1- take 50 meter of copper wire (i would take my roll of extension cord, though I'm not sure that could take 120A) . Measure the resistance of this ( say that's 2,0 Ohm) Then make a linear interpolation and cut a short piece from the wire. Use this as resistor (in my example, this would be a piece of 4,5 cm )
Now, this would still give 120A*0,22V=26W ! of heat dissipation in this wire, which is probably too much. And if the wire gets hot, the resistance will change... Hm. Cutting the short wire in 2 isn't very practical, so lets use 10 equally sized pieces in parallel to build the shunt. This divides the resistance by 10, voltage drop is now 0,022V.

You can use the above multiplying method to build a 'radiator' of wires and build op a resistor that has a small resistance and enough surface to be cooled.

Also, if you can get your hands on a spool of constantan wire, that's very good to make resistors from. This is an alloy designed to have the same resistance as temperature increases.

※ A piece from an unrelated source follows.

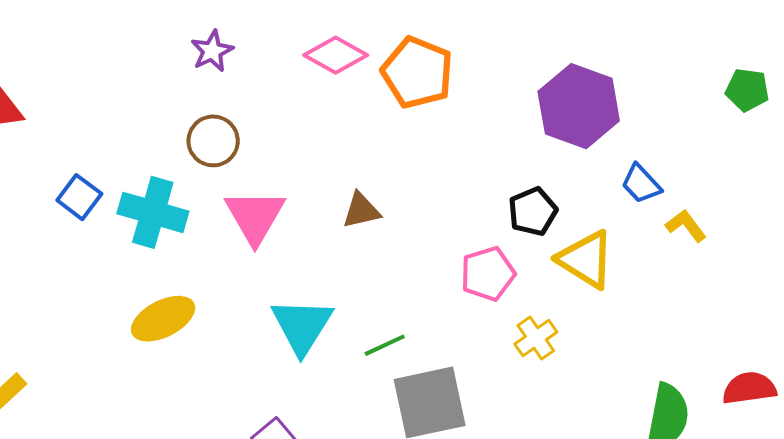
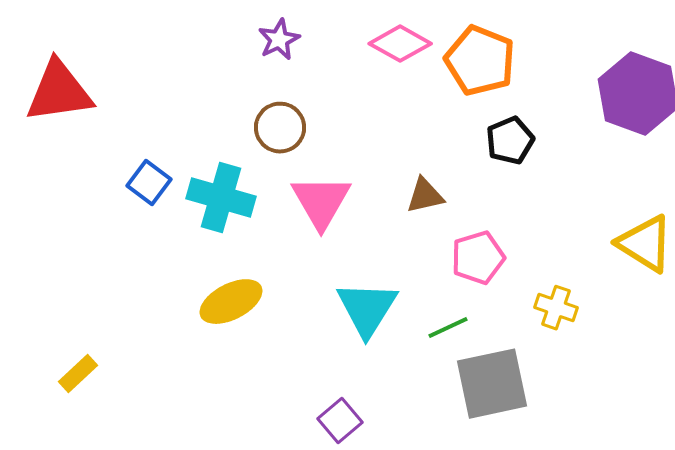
black pentagon: (533, 211) -> (510, 141), moved
pink pentagon: (488, 274) -> (478, 258), moved
yellow cross: (536, 338) -> (556, 308), moved, turned -36

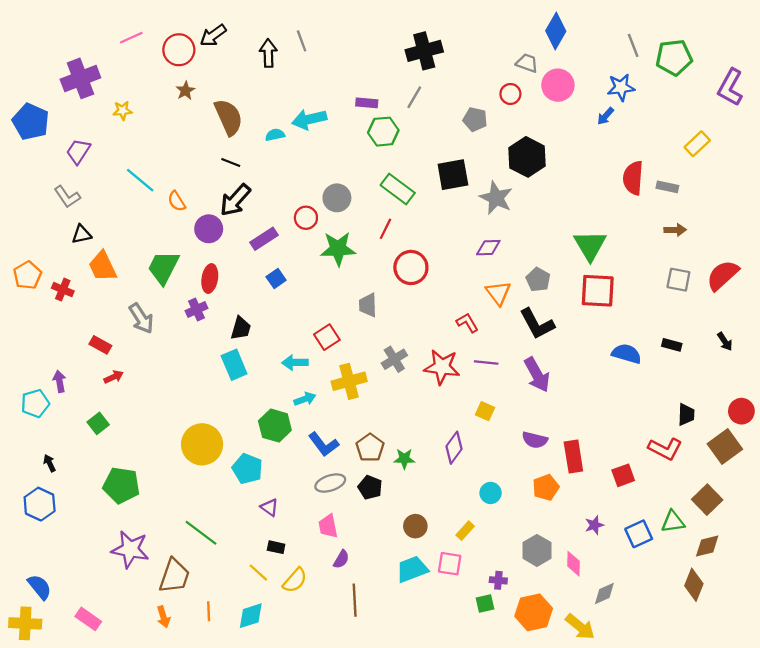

Method 2: For this method you need an Amp-meter that can measure 120 Amp (mine sure can't)
Just use a piece of the regular wire in the circuit as shunt. Measure the voltage across this wiie with the circuit described above while you place the Amp-meter in the circuit. You can now see what voltage drop across this wire corresponds to what Amperage. Basically, if you have an amp-meter, you can build one

hope this helps,
Lieven